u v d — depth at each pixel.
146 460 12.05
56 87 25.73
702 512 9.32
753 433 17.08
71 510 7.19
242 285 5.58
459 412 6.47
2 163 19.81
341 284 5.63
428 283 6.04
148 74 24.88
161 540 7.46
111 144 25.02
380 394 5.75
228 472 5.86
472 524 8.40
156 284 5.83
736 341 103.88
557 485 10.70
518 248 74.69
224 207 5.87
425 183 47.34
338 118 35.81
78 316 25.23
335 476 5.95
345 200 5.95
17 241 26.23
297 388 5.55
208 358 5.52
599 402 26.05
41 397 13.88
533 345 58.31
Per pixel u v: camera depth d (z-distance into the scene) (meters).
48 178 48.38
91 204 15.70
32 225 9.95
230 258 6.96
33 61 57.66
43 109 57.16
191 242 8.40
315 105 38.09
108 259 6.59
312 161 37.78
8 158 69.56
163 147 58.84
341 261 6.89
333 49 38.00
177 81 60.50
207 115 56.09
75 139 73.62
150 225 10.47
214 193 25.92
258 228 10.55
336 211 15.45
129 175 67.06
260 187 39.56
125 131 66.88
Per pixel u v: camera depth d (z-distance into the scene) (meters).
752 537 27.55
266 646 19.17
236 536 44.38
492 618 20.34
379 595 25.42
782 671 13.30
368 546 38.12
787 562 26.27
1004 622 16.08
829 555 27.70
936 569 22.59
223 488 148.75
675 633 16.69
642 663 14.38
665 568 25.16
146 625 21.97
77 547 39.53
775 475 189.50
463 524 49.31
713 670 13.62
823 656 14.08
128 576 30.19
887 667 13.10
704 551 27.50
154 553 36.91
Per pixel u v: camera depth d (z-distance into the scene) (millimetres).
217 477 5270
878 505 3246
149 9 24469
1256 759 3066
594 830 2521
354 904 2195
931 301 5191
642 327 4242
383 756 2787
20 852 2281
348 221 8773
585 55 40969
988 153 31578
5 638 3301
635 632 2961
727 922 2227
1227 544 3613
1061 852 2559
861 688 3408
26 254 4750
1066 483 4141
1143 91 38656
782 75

· · · ·

§ **Your goal**
Output each line exactly, from the first line of the data down to the line that contains "48 178 48.38", both included.

§ **Expected output**
u v d — depth at each pixel.
146 460 12.05
56 87 25.73
702 512 9.32
753 433 17.08
71 510 7.19
242 285 5.58
459 412 6.47
2 163 19.81
341 284 5.63
428 283 6.04
148 74 24.88
161 540 7.46
111 144 25.02
380 394 5.75
228 472 5.86
472 524 8.40
156 284 5.83
736 341 103.88
557 485 10.70
518 248 74.69
224 207 5.87
425 183 47.34
338 118 35.81
78 316 25.23
335 476 5.95
345 200 5.95
17 241 26.23
297 388 5.55
208 358 5.52
599 402 26.05
41 397 13.88
533 345 58.31
Per pixel u v: camera depth d (z-distance into the scene) (meters).
48 178 48.38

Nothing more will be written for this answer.